Updated Patent Covenant
We worked with Microsoft to make sure that Moonlight was available to everyone on Linux and BSD.

Culturally, we started on two opposite ends of the software licensing spectrum. The covenant that was issued for Moonlight 1 and 2 covered every user that used Moonlight, but only as long as the user obtained Moonlight from Novell. This is a model similar to how Flash is distributed: there is a well-known location where you get your plugin.

The open source world does not work that way though. In the open source world, the idea is to release source code and have distributions play the role of editors and curators and distribute their own versions of the software.

Microsoft’s intention was to expand the reach of Silverlight, but the original covenant was not a good cultural fit. We worked with the team at Microsoft (Brian Goldfarb and Bob Muglia’s teams) to make sure that the covenant would cover the other Linux distributions.

The new patent covenant ensures that other third party distributions can distribute Moonlight without their users fearing of getting sued over patent infringement by Microsoft.

There is one important difference between the version of Moonlight that will be available from Novell and the version that you will get from your distribution: the version obtained from Novell will have access to licensed media codecs.

Third party distributions of Moonlight will be able to play unencumbered media using Vorbis, Theora and Ogg inside Moonlight (and Silverlight), but for playing back other formats, they will have a few options:

  • Negotiating directly with the media codec owners a license (MPEG-LA, Fraunhofer).
  • Negotiate access to Microsoft’s Media Pack with Microsoft.
  • Plug-in GStreamer or another commercial codec license into their Moonlight implementations.

If this is true – it will lessen one major complaint I have had with Moonlight, that Moonlight is anti-community. It can only lessen it because I notice that we still have Novell-only access to codecs. I can not support the idea that Open Source software can be “Company X Only”. Sorry.

Also, this is very good spin from Mr. de Icaza, and I mean that. The man has had a real problem in the past making announcements and this one is quite well done. A little media training of late?

A small note

I like this line in the post:

Moonlight 2 is the result of love and passion to bring the Silverlight runtime to Linux.

It has always struck me as odd that anti-Free Software people are so obviously emotionally tied up in what they are doing, yet love to call pro-Free Software people “zealots” and so on and so forth.

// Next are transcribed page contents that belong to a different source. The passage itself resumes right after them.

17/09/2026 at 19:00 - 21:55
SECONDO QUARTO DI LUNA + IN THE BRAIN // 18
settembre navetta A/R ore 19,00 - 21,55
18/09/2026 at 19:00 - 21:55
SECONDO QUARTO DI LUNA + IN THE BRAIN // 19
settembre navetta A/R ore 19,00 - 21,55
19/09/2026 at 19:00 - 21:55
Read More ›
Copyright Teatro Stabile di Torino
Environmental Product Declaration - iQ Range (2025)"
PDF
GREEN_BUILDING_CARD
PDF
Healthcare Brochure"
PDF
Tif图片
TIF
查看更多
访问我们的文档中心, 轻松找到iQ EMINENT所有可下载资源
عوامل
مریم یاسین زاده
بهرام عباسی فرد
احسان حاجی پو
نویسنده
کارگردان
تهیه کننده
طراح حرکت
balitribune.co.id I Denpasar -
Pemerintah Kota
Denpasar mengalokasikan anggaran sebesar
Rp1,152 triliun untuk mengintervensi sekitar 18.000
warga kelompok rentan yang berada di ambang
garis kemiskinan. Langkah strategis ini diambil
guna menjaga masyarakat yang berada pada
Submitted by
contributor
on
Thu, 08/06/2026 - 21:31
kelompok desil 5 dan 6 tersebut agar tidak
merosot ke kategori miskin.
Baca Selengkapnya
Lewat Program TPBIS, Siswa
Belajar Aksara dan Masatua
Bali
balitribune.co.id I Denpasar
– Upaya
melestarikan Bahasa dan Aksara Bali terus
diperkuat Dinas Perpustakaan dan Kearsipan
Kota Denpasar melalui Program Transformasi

Just a funny thing to me, I guess.

Small confessions

I suspected but didn’t know: Mr. de Icaza is under an NDA with Microsoft.

Microsoft’s DRM will never come Linux, which I think would render most of the desirable Silverlight sites worthless. (Are there any desirable Silverlight sites?) Doesn’t this undermine virtually all commercial media-delivery Silverlight sites? Or, down the road are we going to have Novell-only DRM support?

Predictions

Here are my predictions, based on the last similar situation when Mono fell under the “promise” from Microsoft:

  1. The new covenant will not be as comprehensive as Mr. de Icaza states. I do think he isn’t overselling this one near as much as the last one, which I think points to a lesson learned.
  2. Team Mono will rail on and on about how this is a win for them and should “silence the critics”, never noting the incovenient fact that they promoted Moonlight just as hard without the “proper” coverage, and there are still remaining issues.
  3. There will still be at least 3 obvious problems with the “Covenant” and a half-dozen subtle and complicated problems.